3.6.09

Kundera sin prejuicios

Milan Kundera. Fuente: blogsFcom

Difícilmente Milan Kundera volverá a tener el protagonismo que tuvo en la década de los 80 con la novela La insoportable levedad del ser. ¿Por qué se hizo tan célebre esa novela de título tan poco comercial y escrita por un autor tan radical? Quién sabe. Lo cierto es que Kundera no fue mejor ni peor en ese libro que en los otros suyos, y los que siempre lo amaron lo siguen amando hoy en día. Mercedes Monmany, por ejemplo, emocionadísima celebra la aparición de Un encuentro (Tusquets):



Pocos autores o intelectuales de nuestros días son capaces de hablar con esa apasionada libertad, con esa falta de prejuicios con la que habla Kundera en un libro absolutamente original. Una forma que «se vincula a su personalidad de un modo tan indisociable como sus ideas». Lo hizo Malaparte en La piel. Lo hizo también Montaigne en sus Ensayos o, puestos a hablar de escritores salidos del «mundo sepultado de la Europa Central», el Nobel polaco Czeslaw Milosz en su Abecedario (Turner).
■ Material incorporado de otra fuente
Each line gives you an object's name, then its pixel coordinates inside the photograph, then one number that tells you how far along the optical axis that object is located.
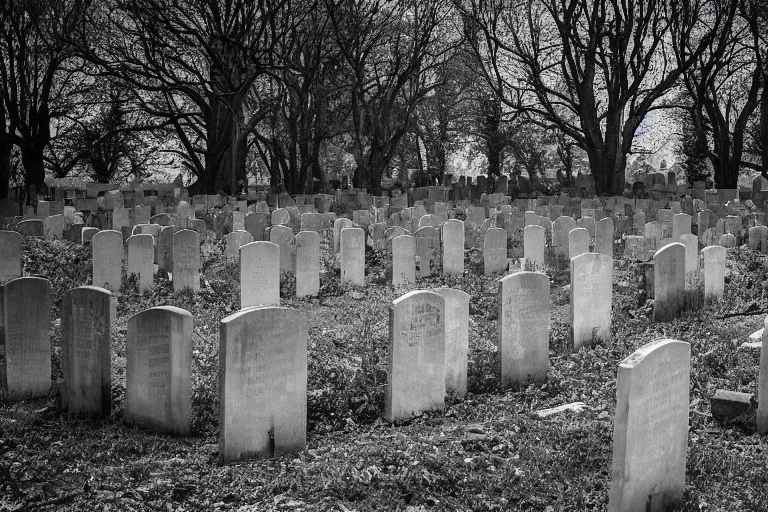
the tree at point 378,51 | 27.42
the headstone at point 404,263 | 11.65
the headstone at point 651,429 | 4.50
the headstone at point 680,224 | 14.88
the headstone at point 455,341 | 7.03
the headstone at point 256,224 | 15.34
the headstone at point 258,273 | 9.79
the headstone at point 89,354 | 6.41
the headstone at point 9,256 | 10.80
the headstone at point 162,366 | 6.04
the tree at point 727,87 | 28.08
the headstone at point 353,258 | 11.85
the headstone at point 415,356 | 6.35
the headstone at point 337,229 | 13.88
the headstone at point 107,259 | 10.80
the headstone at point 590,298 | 8.54
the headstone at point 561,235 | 13.34
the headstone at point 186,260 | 10.89
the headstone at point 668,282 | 9.41
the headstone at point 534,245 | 12.59
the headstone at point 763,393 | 5.74
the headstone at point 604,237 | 13.39
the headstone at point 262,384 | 5.42
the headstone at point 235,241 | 12.65
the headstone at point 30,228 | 14.04
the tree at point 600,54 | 25.94
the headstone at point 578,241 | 12.38
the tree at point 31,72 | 25.22
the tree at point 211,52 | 24.88
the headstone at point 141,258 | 11.03
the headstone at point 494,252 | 12.80
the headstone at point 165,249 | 11.98
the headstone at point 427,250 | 12.52
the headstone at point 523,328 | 7.32
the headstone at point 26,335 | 6.88
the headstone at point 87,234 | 13.16
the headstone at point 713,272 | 9.85
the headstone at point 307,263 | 11.12
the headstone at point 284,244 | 11.88
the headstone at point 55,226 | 14.82
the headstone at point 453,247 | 12.66
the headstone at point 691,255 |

En estos múltiples encuentros o chispas aparentemente fortuitas y sin conexión ninguna de la Historia, de la política, del arte y de sus representantes tanto marginales y repudiados como oficiales y pretendidamente legítimos de cada momento -ya sea hablando de Salman Rushdie, de Carlos Fuentes y de Philip Roth, de su querido Rabelais, de Schönberg o Iannis Xenakis, de Aimé Césaire y la fundación de la negritud, o de la cruel dictadura de salones reales o virtuales a la hora de enterrar en execrables listas negras a escritores hace nada ensalzados en lo más alto del Olimpo-, Kundera nunca oculta su fascinación y respeto por los invisibles, por los «inutilizables por su apoliticismo» -como Hrabal-, por los despreciados y enviados al basurero de la Historia, por los extranjeros perpetuos que sólo pueden señalar como Patria un viejo exilio prolongado; por los que se colocan en ángulos esquivos más que en iluminados centros; por los vilipendiados a diestro y siniestro que escogieron actitudes «descortésmente no ideológicas» -su admirado Skvorecky-; por los más proclives a ser olvidados, o por esos «escritores bastardos», como el serbio Danilo Kis, que siempre se declararon fuera de cualquier filiación simbólica («no soy disidente ni emigrante») o escena posible que los engullera. O por un «escritor comprometido» como Malaparte, antaño testigo neutral orgulloso de su exactitud, seguro de saber dónde están el mal y el bien, que al final de la Guerra Mundial habla por fin, tan sólo, en nombre del hombre dolido: en nombre del poeta.